Linda S. Siegel, professor in the Department of Educational Psychology and Special Education at the University of British Columbia in Vancouver, Canada, proposes that we abandon the IQ test in the analysis of the LD child. According to most definitions — although they are not conclusive — intelligence is made up of the skills of logical reasoning, problem solving, critical thinking, and adaptation. This scenario seems reasonable, until one examines the content of IQ tests. The definition of intelligence, as it is operationalized in all IQ tests, includes virtually no skills that can be identified in terms of the most widely accepted definitions of intelligence. To support her statement, Siegel gives a detailed analysis of the subtests of the Wechsler Intelligence Scale for Children-Revised (WISC-R). The WISC, or Wechsler Intelligence Scale for Children, is one of the most widely used tests for assessing the potential of learning-disabled students between the ages of six and sixteen. This IQ test is composed of Verbal and Performance sections, and is nearly always used in LD diagnosis. In each subtest of the Verbal scale, performance is in varying degrees dependent on specific knowledge, vocabulary, expressive language and memory skills, while in the Performance scale, visual-spatial abilities, fine motor coordination, perceptual skills, and in some subtests speed, are essential for scoring. As Siegel rightly points out, IQ tests measure, for the most part, what a person has learned, not what he or she is capable of doing in the future (his potential).
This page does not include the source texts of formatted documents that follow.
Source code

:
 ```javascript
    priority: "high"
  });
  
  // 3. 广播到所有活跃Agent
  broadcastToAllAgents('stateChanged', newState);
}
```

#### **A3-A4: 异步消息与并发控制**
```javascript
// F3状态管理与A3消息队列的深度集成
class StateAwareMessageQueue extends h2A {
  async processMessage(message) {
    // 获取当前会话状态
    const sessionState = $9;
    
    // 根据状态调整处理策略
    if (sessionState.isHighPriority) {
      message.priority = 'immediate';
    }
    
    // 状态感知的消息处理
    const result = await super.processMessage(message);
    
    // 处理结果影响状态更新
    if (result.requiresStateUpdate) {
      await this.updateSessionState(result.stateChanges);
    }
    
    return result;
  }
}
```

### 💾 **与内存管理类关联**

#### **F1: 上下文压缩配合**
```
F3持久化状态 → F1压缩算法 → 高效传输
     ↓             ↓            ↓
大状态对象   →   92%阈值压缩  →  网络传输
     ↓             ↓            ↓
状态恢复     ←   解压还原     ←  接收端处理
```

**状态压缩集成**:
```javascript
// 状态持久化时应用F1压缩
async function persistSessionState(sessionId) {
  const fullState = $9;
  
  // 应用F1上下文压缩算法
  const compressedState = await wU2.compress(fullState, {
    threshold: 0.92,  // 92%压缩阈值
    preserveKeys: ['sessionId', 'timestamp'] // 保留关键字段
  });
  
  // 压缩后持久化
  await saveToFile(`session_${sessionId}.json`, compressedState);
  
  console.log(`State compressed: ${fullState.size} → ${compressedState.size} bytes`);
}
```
There is an additional problem in the use of IQ tests with individuals with learning disabilities. According to Siegel it is a paradox that IQ scores are required of people with LD because most of these persons have deficiencies in one or more of the component skills that are part of these IQ tests — memory, language, fine motor skills, et cetera. The effect is that they may end up having a lower IQ score than a person who does not have such problems, even though they may both have identical (or better) reasoning and problem-solving skills. The lower IQ score, therefore, may be a result of the learning disability, and IQ scores may therefore underestimate the real intelligence of the individual with a learning disability.

Another assumption of the discrepancy definition is that the IQ score should predict reading, so that if you have a low IQ score you should be a poor reader and that poor reading is an expected consequence of low IQ. However, there are individuals who have low IQ scores and are good readers.

It makes one shudder to think that far-reaching decisions are sometimes made about children, and that such decisions are often based solely on test scores.

References:

  • Anastasi, A. (ed.), Testing Problems in Perspective (Washington DC: American Council on Education, 1966).

  • Du Preez, J. J., & Steenkamp, W. L., Spesifieke Leergestremdhede: 'n Neurologiese Perspektief (2nd ed.), (Durban: Butterworth, 1986).

  • Epps, S., Ysseldyke, J. E., & McGue, M., “'I know one when I see one' — Differentiating LD and non-LD students,” Learning Disability Quarterly, 1984, vol. 7.

  • Gould, S. J., The Mismeasure of Man (New York: W. W. Norton, 1981).

  • Kavale, K. A., “Status of the field: Trends and issues in learning disabilities,” in K. A. Kavale (ed.), Learning Disabilities: State of the Art and Practice (Boston: College-Hill Press, 1988).

  • Miles, T. R., Understanding Dyslexia (London: Hodder and Stoughton, 1978).

  • Sattler, J., Assessment of Children's Intelligences and Special Abilities (Boston: Allyn & Bacon, 1982).

  • Siegel, L. S., “IQ is irrelevant to the definition of learning disabilities,” Journal of Learning Disabilities, 1989, vol. 22(8).

  • Siegel, L. S., “Issues in the definition and diagnosis of learning disabilities; A perspective on Guckenberger v. Boston University,” Journal of Learning Disabilities, 1 July 1999, vol. 32.

  • Siegel, L. S., & Metsala, E., “An alternative to the food processor approach to subtypes of learning disabilities,” in N. N. Singh & I. L. Beale (eds.), Learning Disabilities: Nature, Theory, and Treatment (New York: Springer-Verlag, 1992).